Social Entrepreneurship on Campus

29 August, 2016 0

Conventional wisdom used to give us a pretty rigid model for success: work hard, get into a good university, graduate into the job market, and choose a role that would pay you the highest salary as you begin your decades-long climb of the corporate ladder.

However, thankfully, the role of universities is becoming less didactic and prescriptive. Students want to learn not just how to get a good job once they graduate, but also how they can make a difference in the world they are entering into. They want to spend their time in university not just learning things, but doing things that make an impact on their immediate communities, gaining experience which will equip them to do so later on in life.
untitled (1 of 4)That is precisely why we’re seeing more of an emphasis on social entrepreneurship programs throughout university curriculum offerings across the world. According to Stanford, there are 148 centres across 350 countries promoting social entrepreneurship. The reason for this emphasis is largely a manifestation of generational expectations. As Dr Nora Silver, the director of the Center for Public and Nonprofit Leadership at UC Berkeley Haas School of Management, was quoted as saying in the Harvard Business Review, “This generation of students is the first that was required or expected to do community service in high school and college. These students grew up expecting to integrate social impact into their work — no matter what sector they join.” Studies suggest that up to 55 percent students report that social causes are an important factor when deciding where to work. This is encouraging, but perhaps even more promising is the number of students deciding to start their own ventures upon graduation. They either want to solve an existing problem in the world that needs fixing or to co-create a future world where we don’t have to spend time dealing with many of society’s most pervasive problems today. As designer Matt Manos says in his book Toward a Preemptive Social Enterprise, “What is the future we’re trying to create by doing this work with the homeless today?” he says. “What does that actually mean, or what kind of future could that actually create?” This is demonstrated by the proliferation of MBA programs that now have social entrepreneurship at their core. Because MBA students represent some of the most ambitious and career-minded students out there—usually assumed to go into management consulting or finance—this trend shows that social entrepreneurship has really transcended the “do-gooder” category and has become a mainstream and viable career path for the country’s brightest minds. Here are some of the best programs currently for social entrepreneurs who want use their education as a way to learn how to do good.
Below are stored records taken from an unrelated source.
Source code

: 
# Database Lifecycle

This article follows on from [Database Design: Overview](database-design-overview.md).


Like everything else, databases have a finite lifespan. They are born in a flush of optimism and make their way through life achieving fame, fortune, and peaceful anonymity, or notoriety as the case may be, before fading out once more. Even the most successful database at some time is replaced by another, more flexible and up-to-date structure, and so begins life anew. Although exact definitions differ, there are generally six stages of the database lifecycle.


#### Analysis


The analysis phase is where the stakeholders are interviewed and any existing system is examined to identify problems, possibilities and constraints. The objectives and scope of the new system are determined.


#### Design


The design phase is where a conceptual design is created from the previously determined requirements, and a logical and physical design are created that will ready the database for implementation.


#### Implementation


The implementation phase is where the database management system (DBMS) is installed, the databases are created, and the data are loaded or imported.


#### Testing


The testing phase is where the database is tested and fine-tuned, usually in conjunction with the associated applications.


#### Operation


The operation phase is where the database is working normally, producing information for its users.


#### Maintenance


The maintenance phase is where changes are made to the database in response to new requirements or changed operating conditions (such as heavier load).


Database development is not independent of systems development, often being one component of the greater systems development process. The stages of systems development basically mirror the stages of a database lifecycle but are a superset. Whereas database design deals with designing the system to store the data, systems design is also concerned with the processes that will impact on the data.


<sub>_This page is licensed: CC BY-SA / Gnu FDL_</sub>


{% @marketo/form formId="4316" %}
    •  Ashoka U is a catalyst for social enterprise programs on campuses across the US and the world. Their goal is to “empower emerging leaders with the freedom, confidence and support to address social problems and drive change,” and to “connect these Changemakers with other students, faculty, administrators and community leaders to share inspiration, ideas and resources.” The program is growing quickly, with more than 30 campuses across the US collaborating with Ashoka on their campuses.



    • Stanford’s Program on Social Entrepreneurship aims to bridge theory and practice for its students. A question central to its curriculum is “How well are we preparing our students to grapple with the practicalities of social entrepreneurship in the field?” Students in the program have the opportunity to work with social entrepreneurs in residence and to work on real-world projects that support existing non-profits.



    • Considered one of the leading business schools in the world, Harvard Business School is also incubating some of the most promising social enterprise talents. The school’s Social Enterprise Initiative “explores the role of business in creating social value.” Hosting research forums and course work designed to examine the role that business can play in creating social change, bright young minds at HBR are turning into some of the most promising entrepreneurs of tomorrow.


Harvard Business School

    • The Haas School at UC Berkeley is another leading program for students who want to embed “social and fiscal responsibility” into everything they do. With startup seed funding, mentorship courses, and funding competitions, it’s a real-world environment for students who want more than classroom learning.